When Dr. Rae became a lecturer at the University of Sussex in the Spring of 2019, she recognised an opportunity to make her commitments public. When creating her new lab website, she decided to write a statement about her decision to avoid flying, particularly so that if she had to decline an invitation to speak at a conference only accessible through flying, a public online statement might better help her negotiate that situation.
 
Once again, Dr. Rae experienced some fear about publically committing to a flight-free path. She did not want to be perceived as a “difficult woman”- she simply wanted to lecture and conduct research in a field she was excited about without “causing trouble,” but, she also wanted to confront aviation’s impact on the planet.   Before publishing the statement on her website, Dr. Rae nervously sent it her seniors, asking if it would be okay to publish.
 
Dr. Rae’s statement received support from her seniors who agreed that sustainability in academia was something that drastically needed addressing. She published the statement, alongside other environmental issues she was tackling, including the carbon footprint of scientific equipment, MRI scans and uploading data to public repositories. As of today, Dr. Rae says, “I’m not saying I’ll never fly again. But I honestly don’t think I could get on a plane right now, knowing what I know about the carbon impact from air travel.”
 
But how was Dr. Rae able to eliminate flying?

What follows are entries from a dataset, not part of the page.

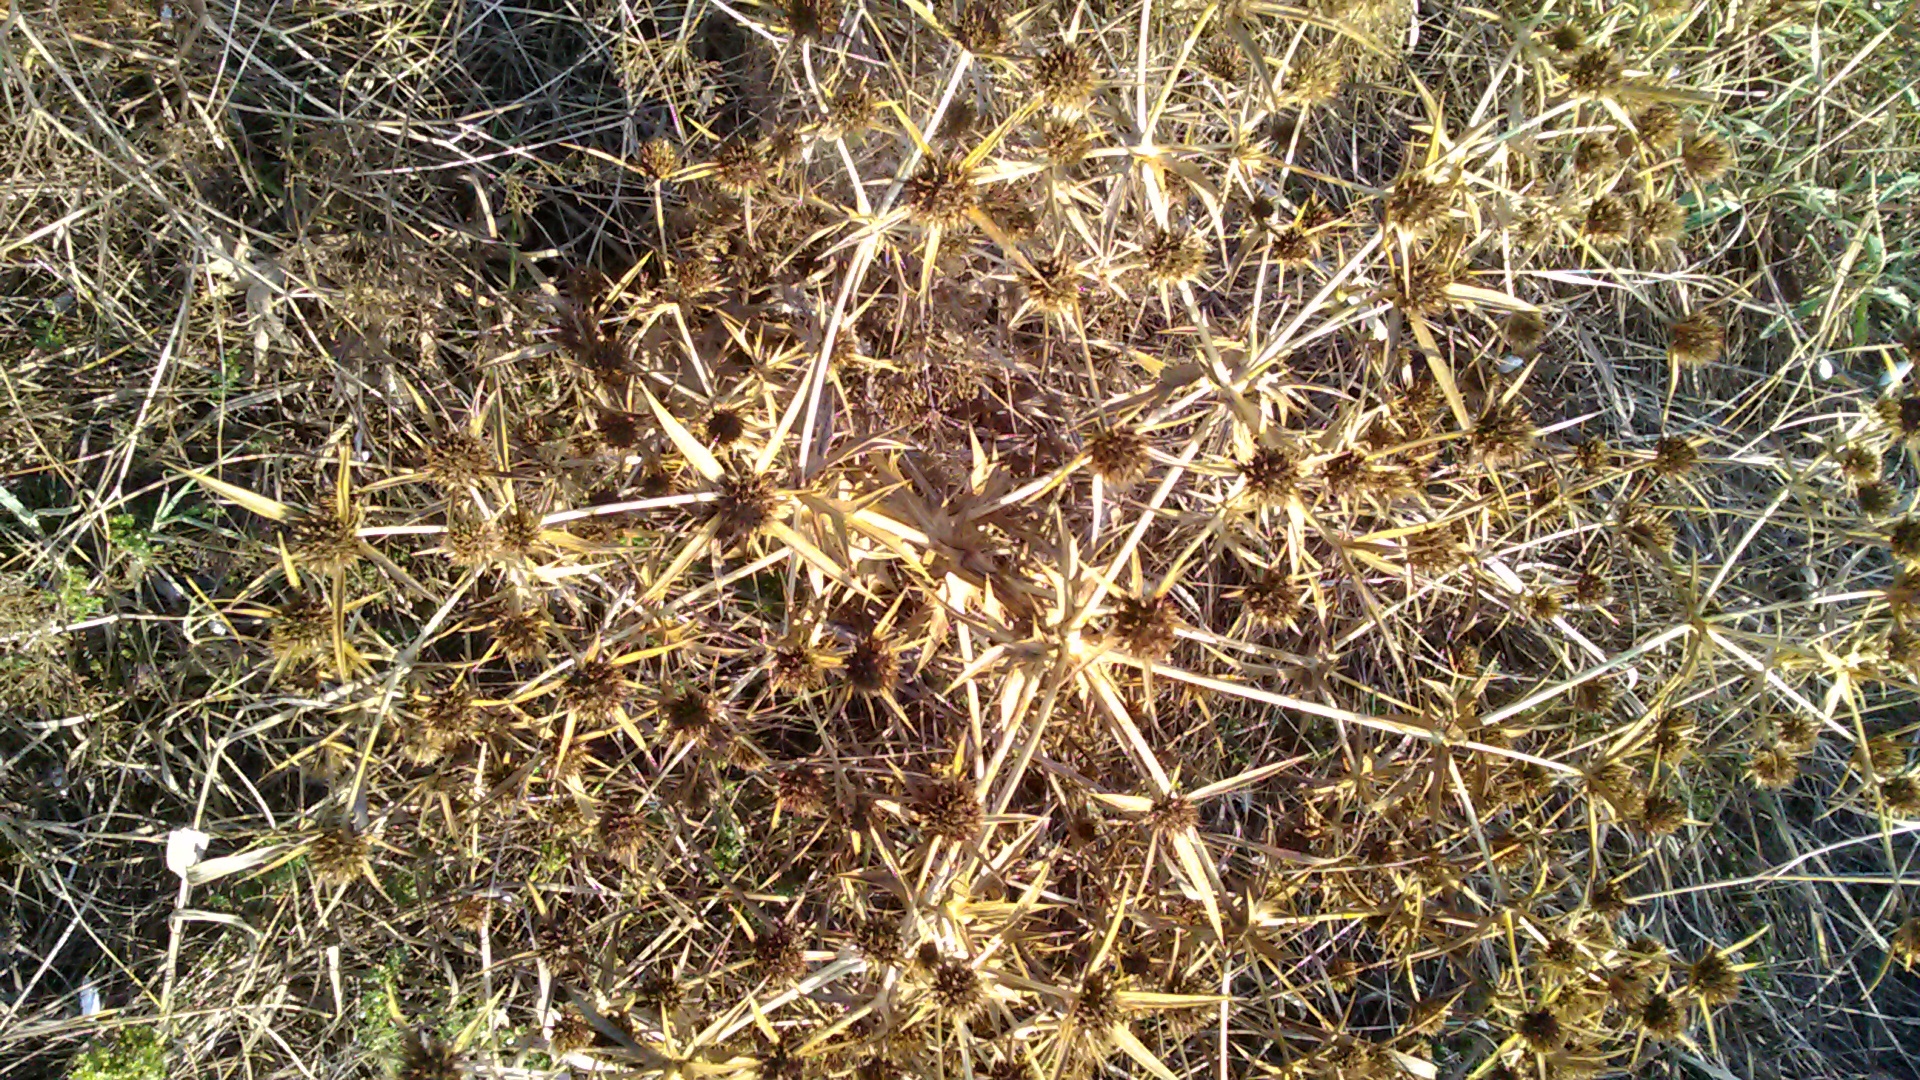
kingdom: Plantae
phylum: Tracheophyta
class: Magnoliopsida
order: Apiales
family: Apiaceae
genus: Eryngium
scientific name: Eryngium campestre
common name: Field eryngo
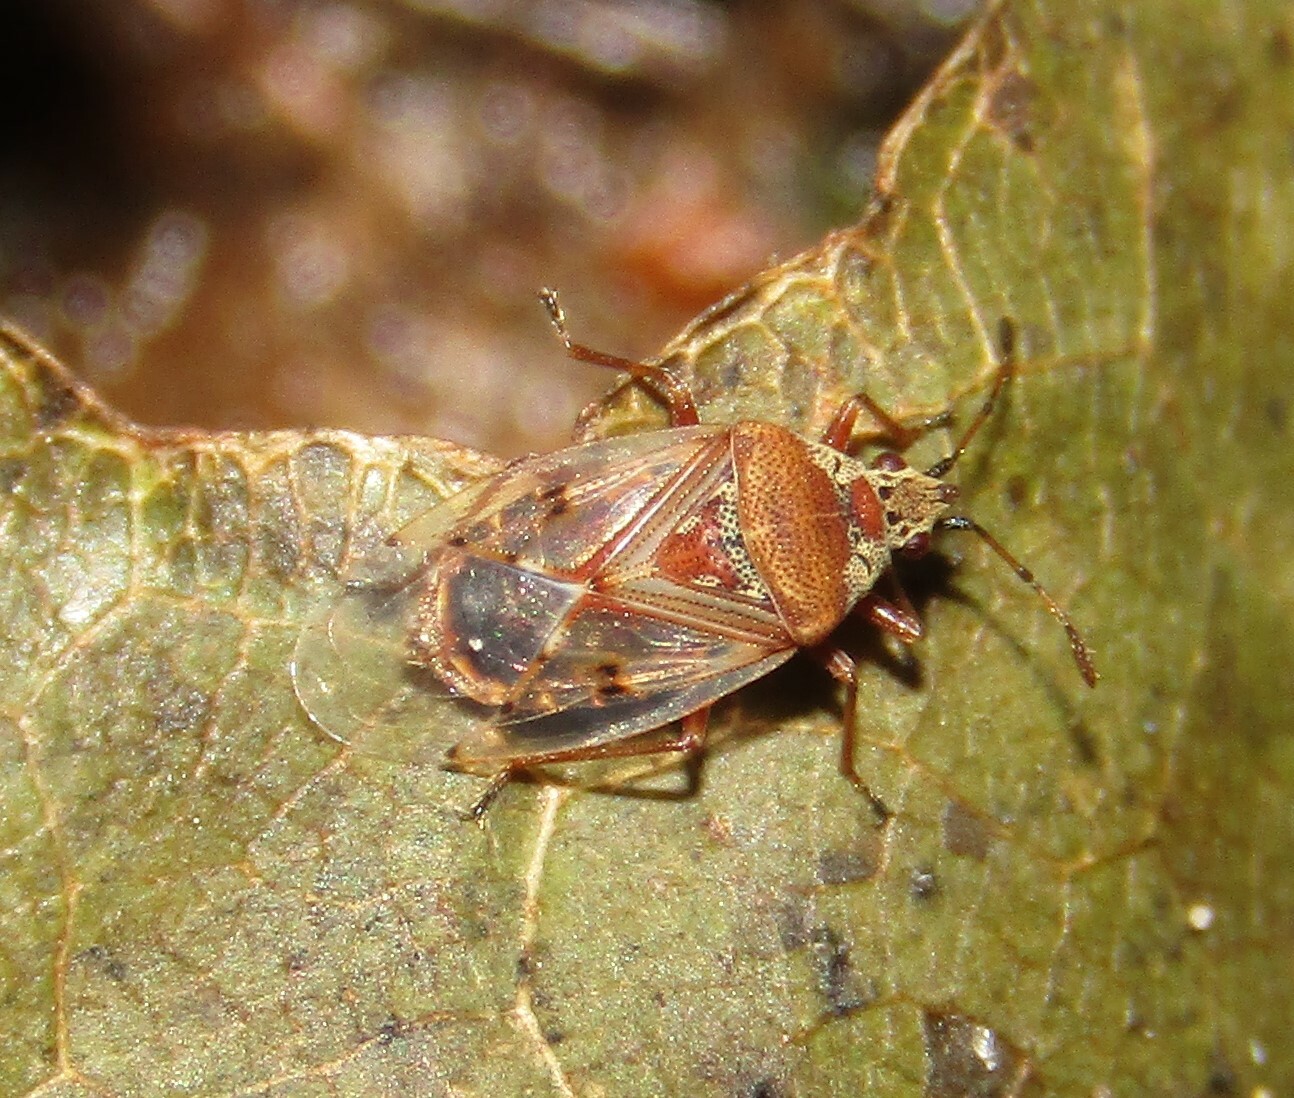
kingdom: Animalia
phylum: Arthropoda
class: Insecta
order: Hemiptera
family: Lygaeidae
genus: Kleidocerys
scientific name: Kleidocerys resedae
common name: Birch catkin bug
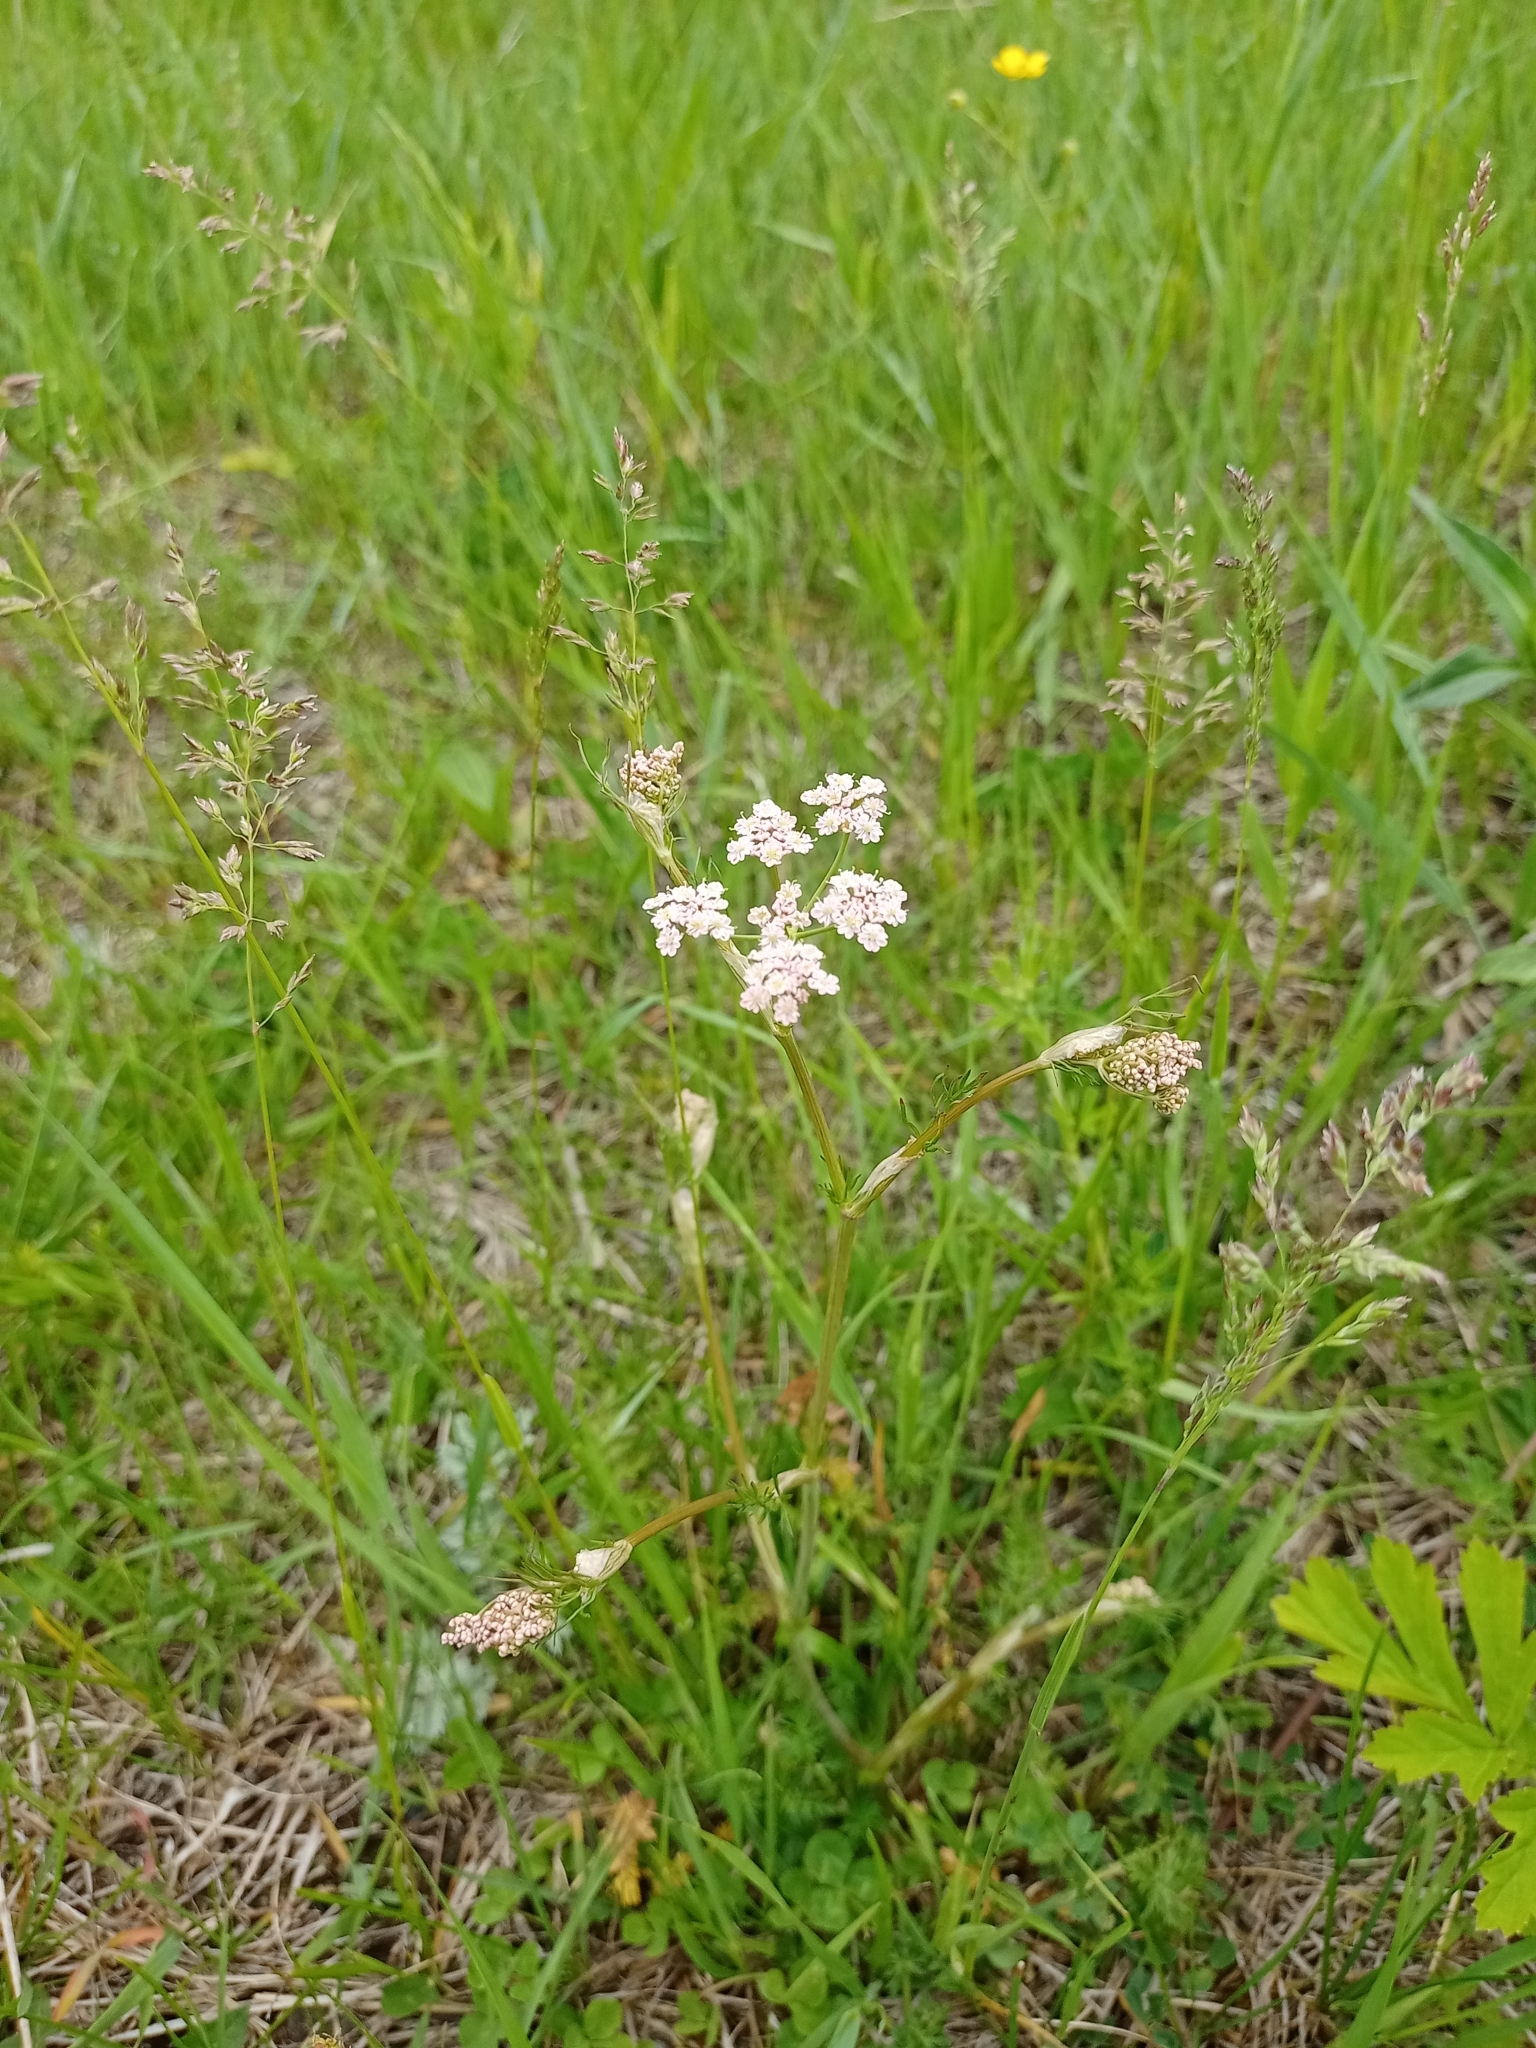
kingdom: Plantae
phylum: Tracheophyta
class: Magnoliopsida
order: Apiales
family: Apiaceae
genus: Carum
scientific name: Carum carvi
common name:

First and foremost, she chooses to attend conferences and meetings within the UK and Europe, which enables her to travel by train over plane. Since 2014, she has prioritised international conference attendance for the years the location is in Europe, and in between those years, focused her attendance on UK-based meetings, which means she networks with local colleagues more.
 
Alongside determination and lots of courage to stay true to her convictions and environmentalism, Dr. Rae discussed various material circumstances that helped her eliminate flying. For example, becoming a lecturer and signing a permanent contract afforded Dr. Rae the security to publically commit to not flying, something she felt was not as possible during her PhD and post-doctoral work.  
 
Also, Dr. Rae, who is British, works in the United Kingdom and has family living in the country. She acknowledges the difficulties her colleagues and others may face if their professional and personal lives are more geographically fragmented.
 
Lastly, Dr. Rae’s discipline, neuroscience, involves looking at data from MRI scans- enabling her to conduct research locally, rather than through field trips abroad. Additionally, institutions in the United Kingdom are leaders in the field, meaning she is nearby to top researchers and does not feel a pressing need to travel internationally to collaborate.


 
Dr. Rae is a tremendous force in the movement to fly less through her decision to publically commit to not flying and through sharing knowledge about the impacts of air travel and how we can reduce and eliminate air travel in the sector.  As we move forward, Dr. Rae hopes to see reduced air travel facilitated in grants (with increased travel budgets to support train travel within Europe over cheap flights), frequent flyer levies applied by each university when academics book travel, and better knowledge sharing about the impacts of air travel and ways to reduce it.
 
Dr. Rae would also like to see the sector present a strong position statement to the government and aviation industry about the impacts of air travel on climate change to spur proper structural change.
 
Thank you Dr. Charlotte Rae for sharing your journey to confronting air travel as an academic.